§ AIM OF THE TASK
Reproduce the passage about the golfer word for word, starting at "As for the poem, it" and ending at "book for reference.".

§ TEXT SHOWN
Asked later whether it was the money or the companionship and advice that was most important to her, she was adamant. “Without a doubt, just getting to know Karrie. Getting the money is a bonus, but staying in a house with her, literally I guess breathing on her, watching what she does in a tournament at a major, watching from outside the ropes, it definitely gave me a big insight into what tour life was.”

So in a week where she played another tournament in another place, Green felt like she was at home. “Just watching the video of them pouring beer over me just makes me tear up, and I’m so happy to have them here this week,’’ she said later. “I think it really made a big difference to me winning. They kept me cool out there. ‘Can you come every week’?!’’

It allowed her to relax; she was in her comfort zone. When she got home from the course on Saturday they were already preparing the food. “There really wasn’t much golf talk at all, which was perfect. That’s what I wanted. We didn’t stay up that late but we were having some good chats towards the end of the night. I think it was perfect. It was definitely how I wanted to spend a Saturday night.’’

As for the poem, it was handed to her during the round by a young girl called Lily, who was watching with her father. Green hugged the young girl, and tucked the note in her yardage book for reference.

§ EXTRACTED RECORDS

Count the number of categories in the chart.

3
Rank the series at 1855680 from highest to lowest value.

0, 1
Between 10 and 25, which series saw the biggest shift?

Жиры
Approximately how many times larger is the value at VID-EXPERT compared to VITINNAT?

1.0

--

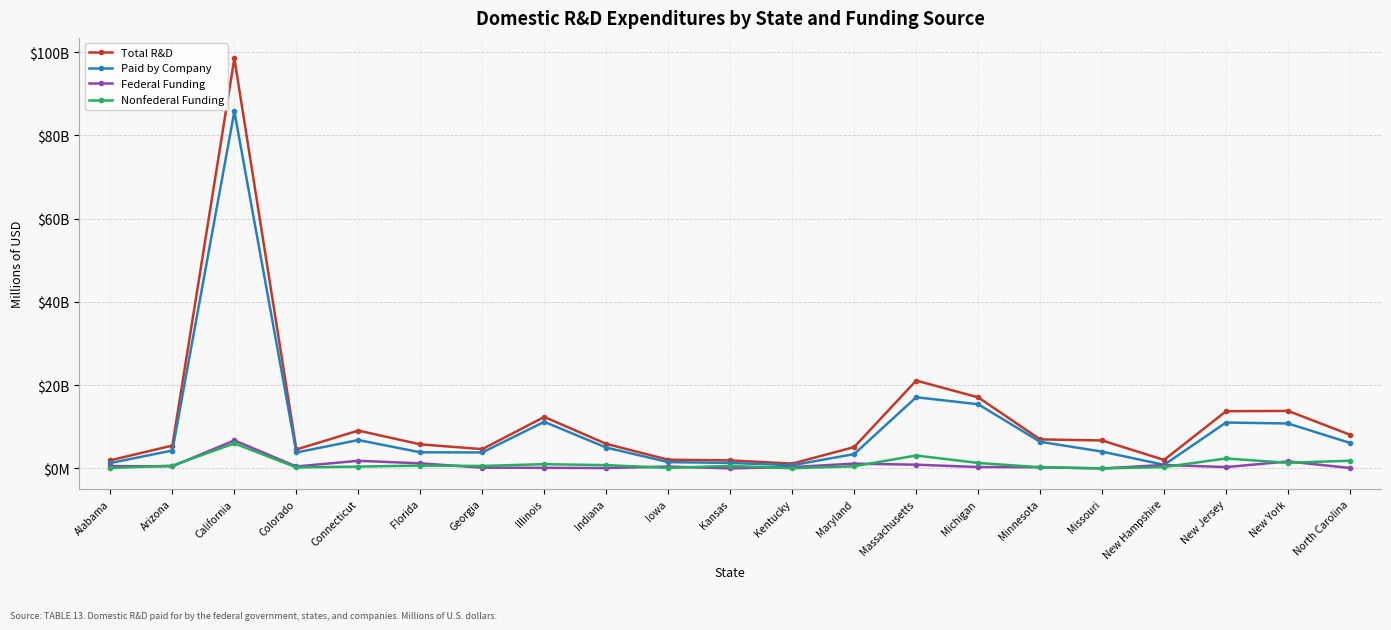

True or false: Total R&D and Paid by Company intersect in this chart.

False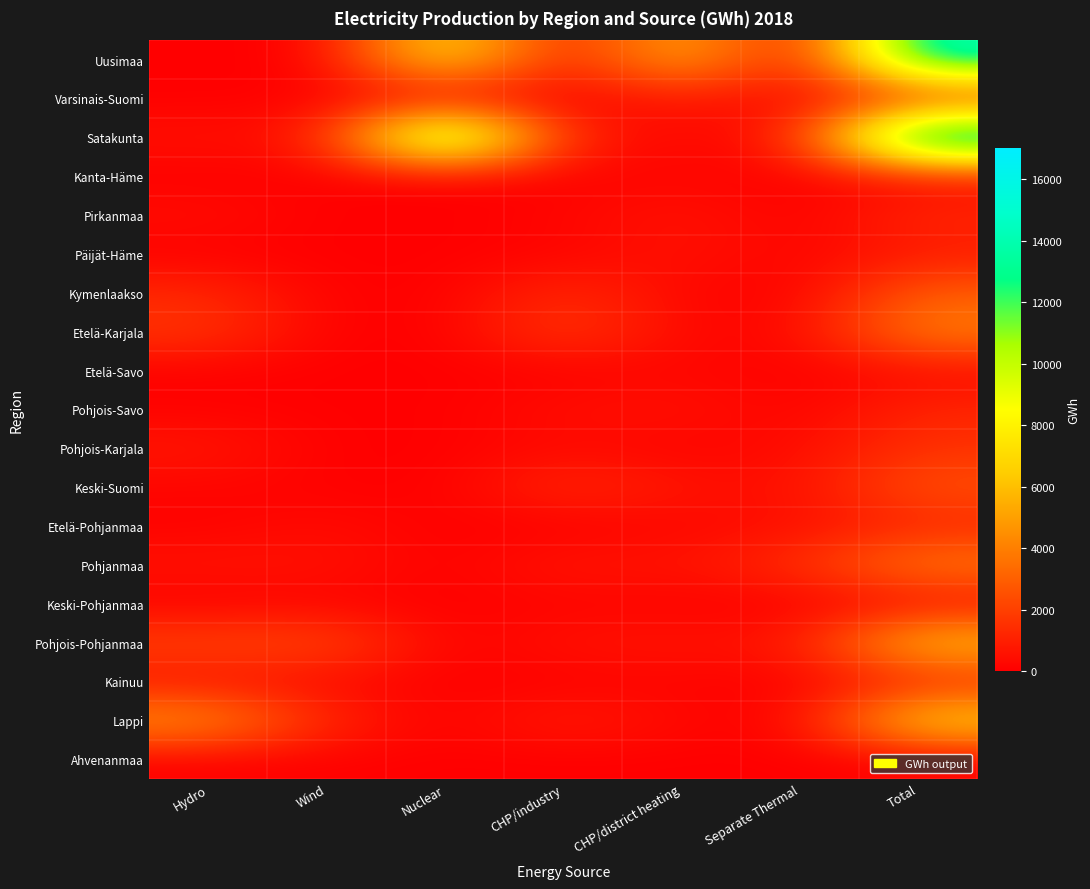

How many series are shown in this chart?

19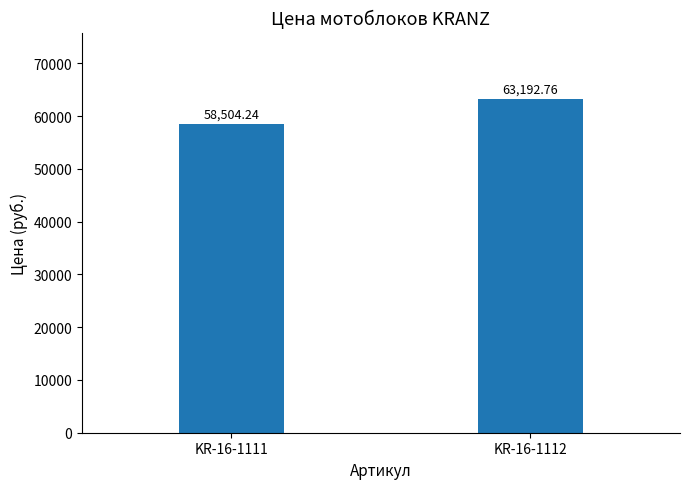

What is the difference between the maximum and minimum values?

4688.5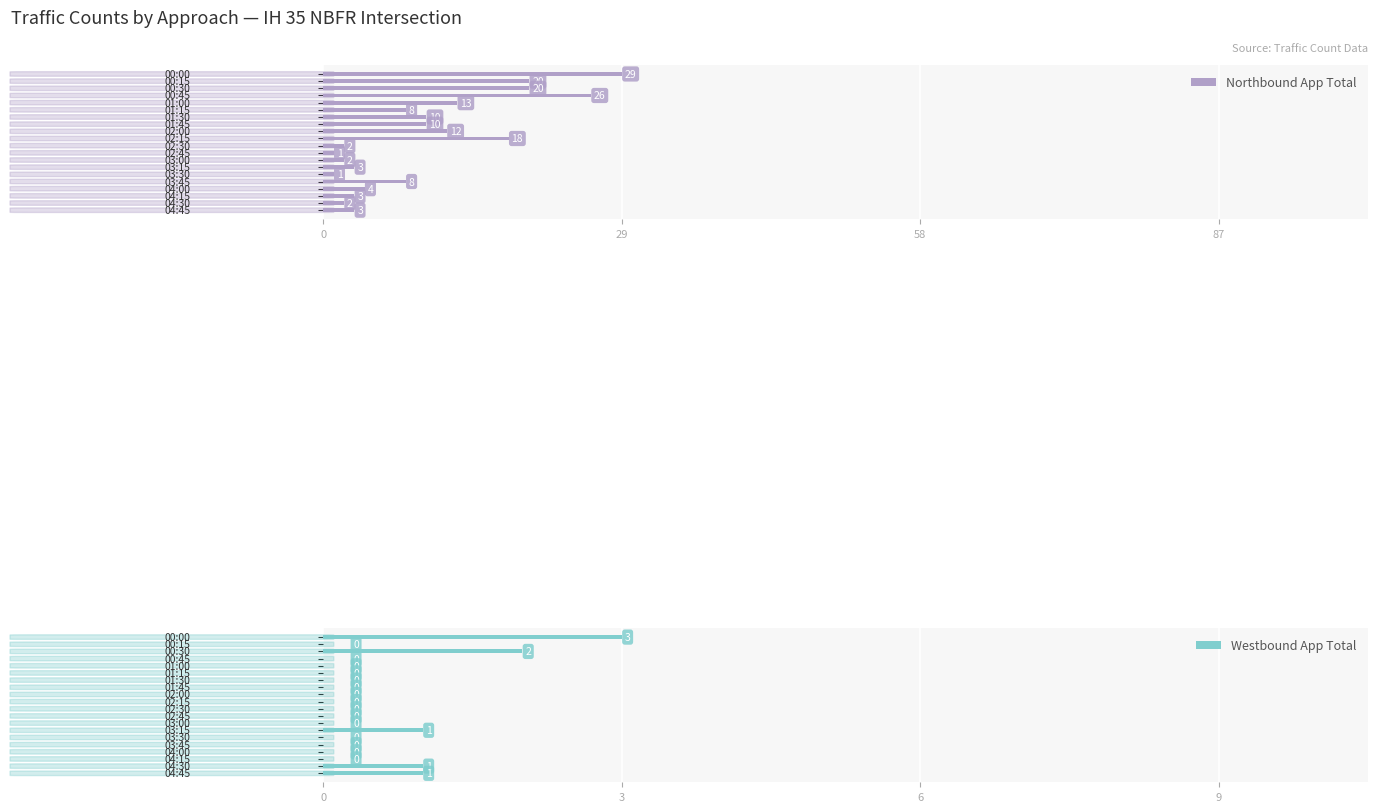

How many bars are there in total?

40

§ REPLY
As for the poem, it was handed to her during the round by a young girl called Lily, who was watching with her father. Green hugged the young girl, and tucked the note in her yardage book for reference.